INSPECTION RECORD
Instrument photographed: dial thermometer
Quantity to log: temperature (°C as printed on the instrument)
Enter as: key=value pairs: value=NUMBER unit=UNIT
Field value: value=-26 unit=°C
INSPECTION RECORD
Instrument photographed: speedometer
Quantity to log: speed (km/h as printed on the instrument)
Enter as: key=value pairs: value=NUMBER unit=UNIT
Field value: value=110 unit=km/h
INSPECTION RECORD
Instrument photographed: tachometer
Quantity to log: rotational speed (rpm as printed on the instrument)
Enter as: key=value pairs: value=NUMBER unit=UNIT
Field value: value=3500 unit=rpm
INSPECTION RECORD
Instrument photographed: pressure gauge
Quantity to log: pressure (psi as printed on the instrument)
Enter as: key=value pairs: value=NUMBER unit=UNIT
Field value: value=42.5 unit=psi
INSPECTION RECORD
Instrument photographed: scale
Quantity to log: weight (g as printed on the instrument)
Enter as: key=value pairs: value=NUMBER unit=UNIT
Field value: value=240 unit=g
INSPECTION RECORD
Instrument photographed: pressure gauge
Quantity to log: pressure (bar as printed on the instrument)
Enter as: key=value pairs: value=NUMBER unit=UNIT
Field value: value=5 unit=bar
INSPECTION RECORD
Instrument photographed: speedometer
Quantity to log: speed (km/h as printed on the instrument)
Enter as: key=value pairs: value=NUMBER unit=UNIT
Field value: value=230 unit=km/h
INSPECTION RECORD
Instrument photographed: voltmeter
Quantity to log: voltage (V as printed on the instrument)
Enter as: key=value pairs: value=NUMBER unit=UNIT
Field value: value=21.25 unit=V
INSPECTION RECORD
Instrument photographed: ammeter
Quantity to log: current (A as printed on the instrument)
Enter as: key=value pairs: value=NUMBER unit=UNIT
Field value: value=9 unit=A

Task instructions
Pull together every line of the data above that contains the word "Field". Case counts, so only lines with that exact capitalization qualify.

Solution
Field value: value=-26 unit=°C
Field value: value=110 unit=km/h
Field value: value=3500 unit=rpm
Field value: value=42.5 unit=psi
Field value: value=240 unit=g
Field value: value=5 unit=bar
Field value: value=230 unit=km/h
Field value: value=21.25 unit=V
Field value: value=9 unit=A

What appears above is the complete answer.